**LISTED RECORDS**
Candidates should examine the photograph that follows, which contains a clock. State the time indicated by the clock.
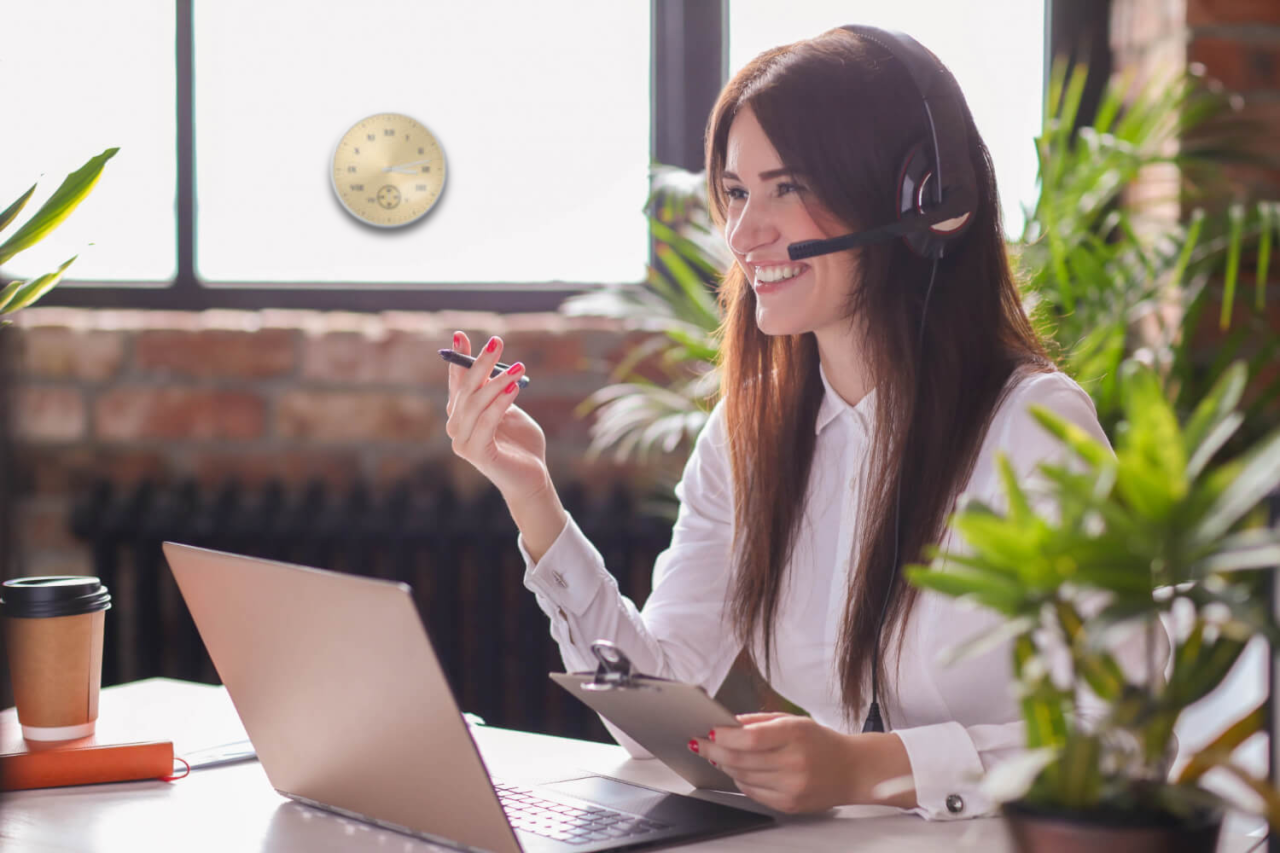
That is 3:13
---
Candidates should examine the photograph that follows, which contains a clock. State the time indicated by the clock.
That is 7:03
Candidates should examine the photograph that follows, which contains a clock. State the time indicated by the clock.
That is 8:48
---
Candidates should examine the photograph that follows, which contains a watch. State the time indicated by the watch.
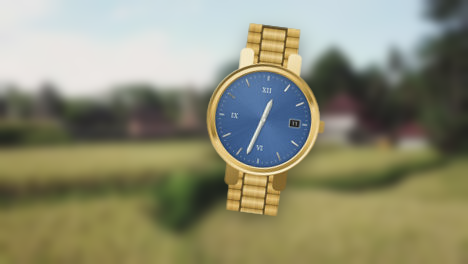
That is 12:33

**WHAT YOU ARE ASKED TO DO**
Copy the records starting with the line with "by the watch." and going on through the line with "That is 12:33", replacing "watch" with "wristwatch" everywhere in them and keeping every other word unchanged. Leave the pictures out.

**THE OUTPUT**
Candidates should examine the photograph that follows, which contains a wristwatch. State the time indicated by the wristwatch.
That is 12:33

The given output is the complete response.